From the table above, there are 9300 = 3000+3000+1500+1000+800 items together before bucket=500ms.
So the 9500th item is the 200th item (9500-9300) in bucket=500ms(range=300~500ms) which got 400 items within
And Prometheus assumes that items in a bucket spread evenly in a linear pattern.
The metric value for the 200th item in bucket=500ms is 400ms = 300+(500-300)*(200/400)
That is, 95% is 400ms.
There are a few to bear in mind
- Metric should be
COUNTER in nature for histogram metric type
- Series for quantile calculation should always get label
le defined
- Items (Data) in a specific bucket spread evenly a linear pattern (e.g.: 300~500ms)

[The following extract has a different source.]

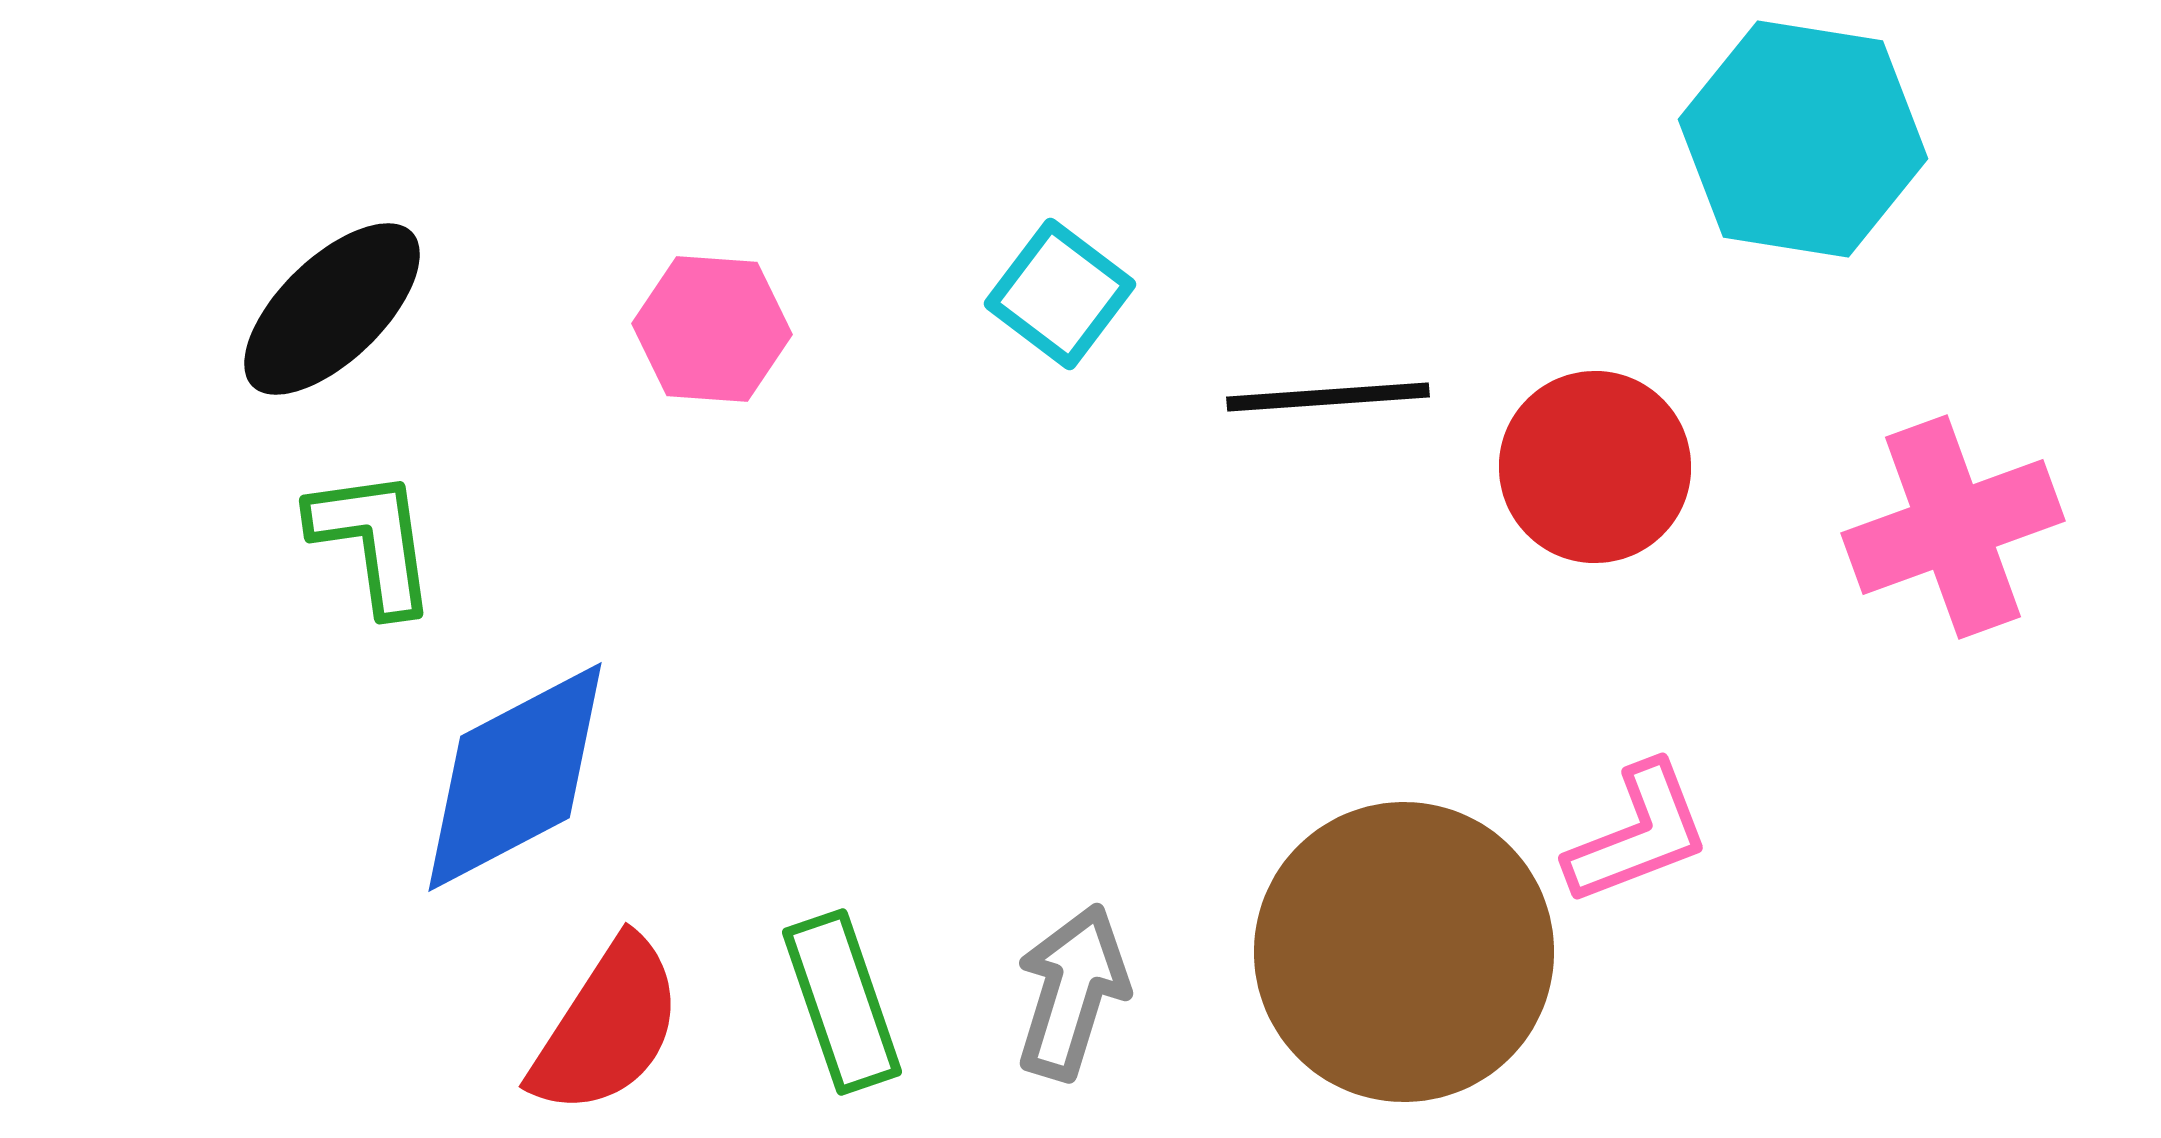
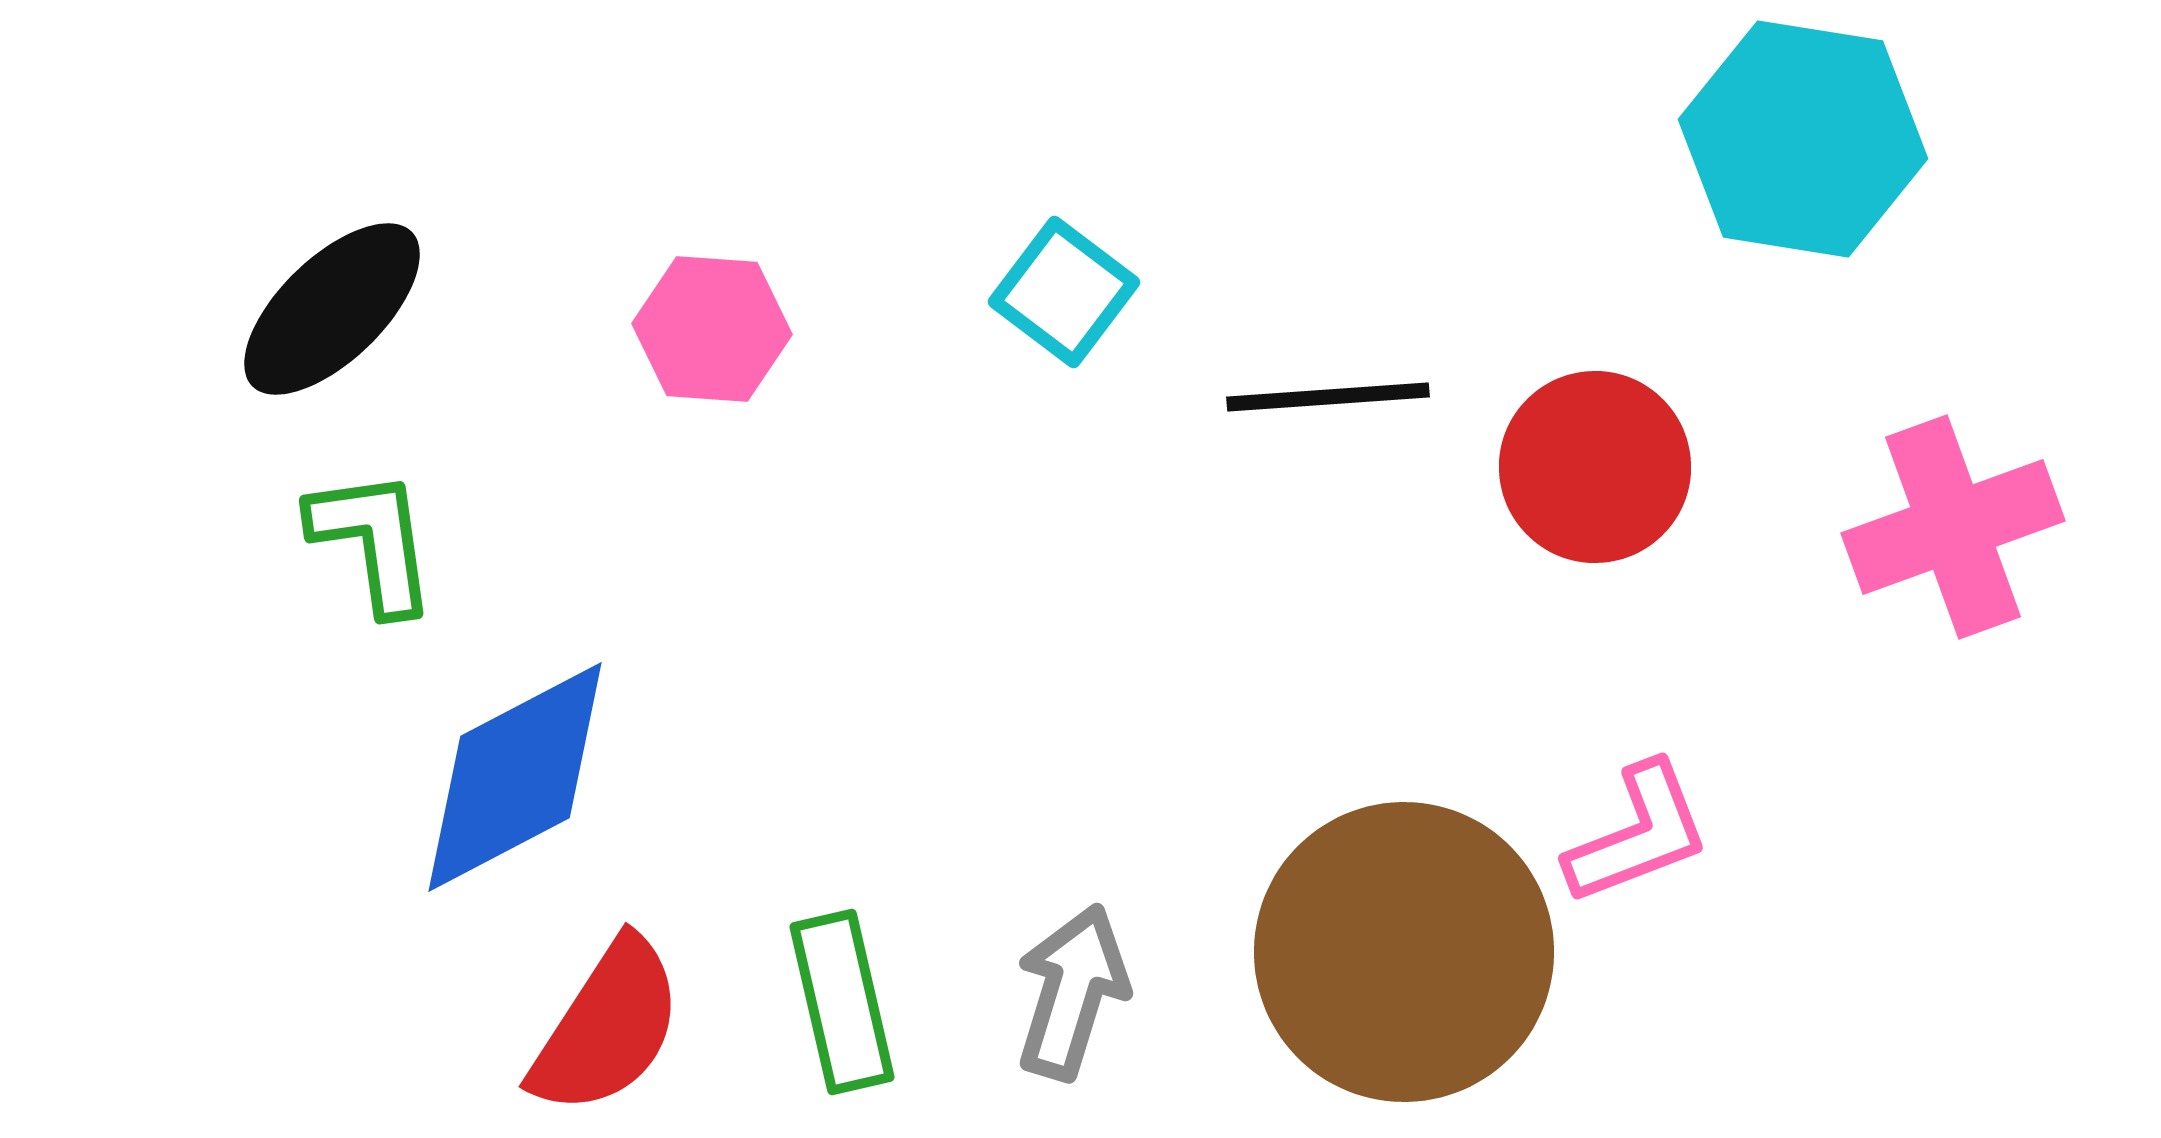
cyan square: moved 4 px right, 2 px up
green rectangle: rotated 6 degrees clockwise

Prometheus makes this assumption at least
- Quantile calculation requires buckets being sorted(defined) in some ascending/descending order (e.g.: 1ms < 5ms < 10ms < ...)
- Result of
histogram_quantile is an approximation
P.S.:
The metric value is not always accurate due to the assumption of Items (Data) in a specific bucket spread evenly a linear pattern
Say, the max duration in reality (e.g.: from nginx access log) in bucket=500ms(range=300~500ms) is 310ms, however, we will get 400ms from histogram_quantile via above setup which is quite confusing sometimes.
The smaller bucket distance is, the more accurate approximation is.
So setup the bucket distances that fit your needs.